Chronique

Loustalot/Chesnel/Paganotti

Pièces en forme de flocons

Yoann Loustalot (tp, bugle), François Chesnel (p), Antoine Paganotti (dm)

Label / Distribution : Bruit Chic

Les flocons - à l’image des cristaux eux-mêmes - doivent pouvoir prendre de multiples formes. Car l’immédiate beauté des pièces qui figurent sur ce disque peut cacher longtemps l’extrême diversité des climats qu’elles incarnent. Et si la phrase initiale de « Chemin céleste », en descente lente et légère, joue à mimer en effet quelque chute de neige, dès « Barrage » on est plongé dans un univers contrasté où les accords du piano renvoient à une ligne mélodique qui pourrait rappeler le meilleur Jacques Thollot, soit une danse un rien obsédante.

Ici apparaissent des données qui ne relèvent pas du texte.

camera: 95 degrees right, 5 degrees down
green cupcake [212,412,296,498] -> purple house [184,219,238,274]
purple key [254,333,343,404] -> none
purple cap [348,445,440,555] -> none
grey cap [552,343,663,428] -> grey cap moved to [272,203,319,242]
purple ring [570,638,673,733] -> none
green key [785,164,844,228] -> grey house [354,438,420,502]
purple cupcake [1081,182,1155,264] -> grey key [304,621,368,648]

Le morceau éponyme (ou presque, il y manque juste la marque du pluriel) revient à un dire lyrique, et c’est ce qui fait l’un des traits de cette session, cette constance dans le chant, un chant qui ne se déploie pas toujours avec éclat, mais reste souvent dans le mi-dire, comme le fait toute vérité.

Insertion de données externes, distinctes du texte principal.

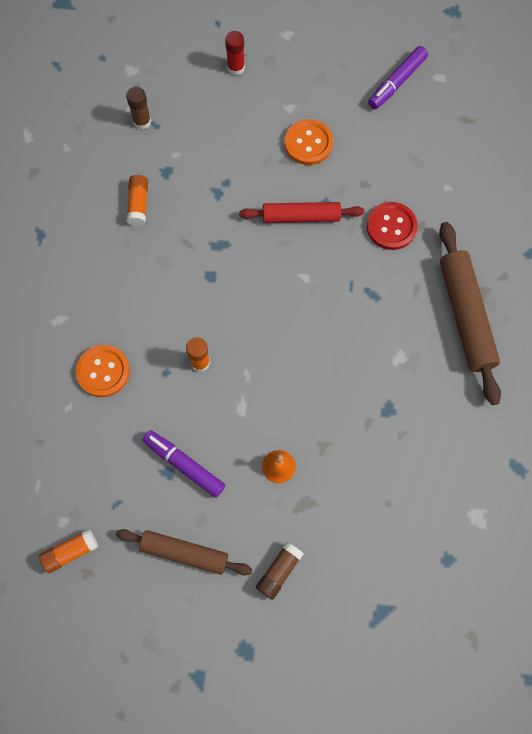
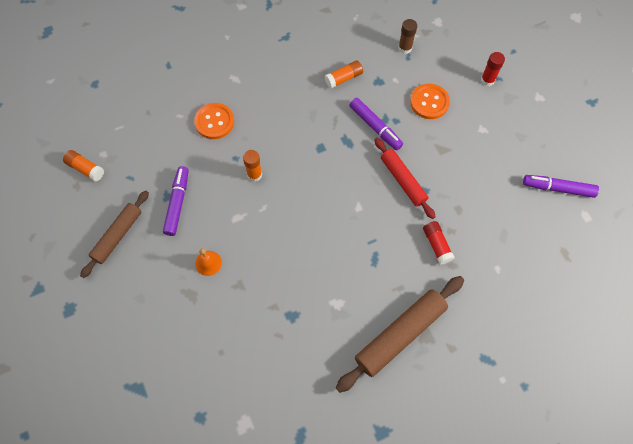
camera: 60 degrees right, 5 degrees down
brown rolling pin [116,529,252,576] -> brown rolling pin turned 45 degrees clockwise [80,191,149,278]
brown glue stick [256,542,303,600] -> none
orange button [284,119,333,165] -> orange button moved to [410,84,450,119]
red button [367,202,418,250] -> red glue stick [423,221,455,265]
none -> purple marker [350,98,403,150]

Brève pause dans le parcours, « Towers » s’achève sur une question qui reste en suspens. « Petite liturgie » commence sur des accords qui pourraient en évoquer une grande avant de s’orienter vers une sorte de valse sérieuse. « Doloroso » revient en fait à la danse, et « Peace, Peace » à une sorte de sérénité qui n’aura été troublée que par instants, tant la musique prend le pas tout au long sur l’affect.

Ces commentaires linéaires maladroits - on est toujours un peu stupide devant la beauté - ne doivent pas cacher l’incontestable réussite, non seulement de cette session, mais de cette formation en triangle dont il faut dire qu’il est équilatéral, c’est-à-dire parfait en son genre de quelque côté qu’on se tourne. Personne ne dépasse. Mais c’est aussi que chacun est à son sommet. Une géométrie poétique de cette dimension ne se trouve pas tous les jours. Et, pour couronner le tout d’un trait, la graphie de la pochette est signée de Vincent Marco. Et elle joue sur l’idée d’un flocon-libellule, tout à fait à propos.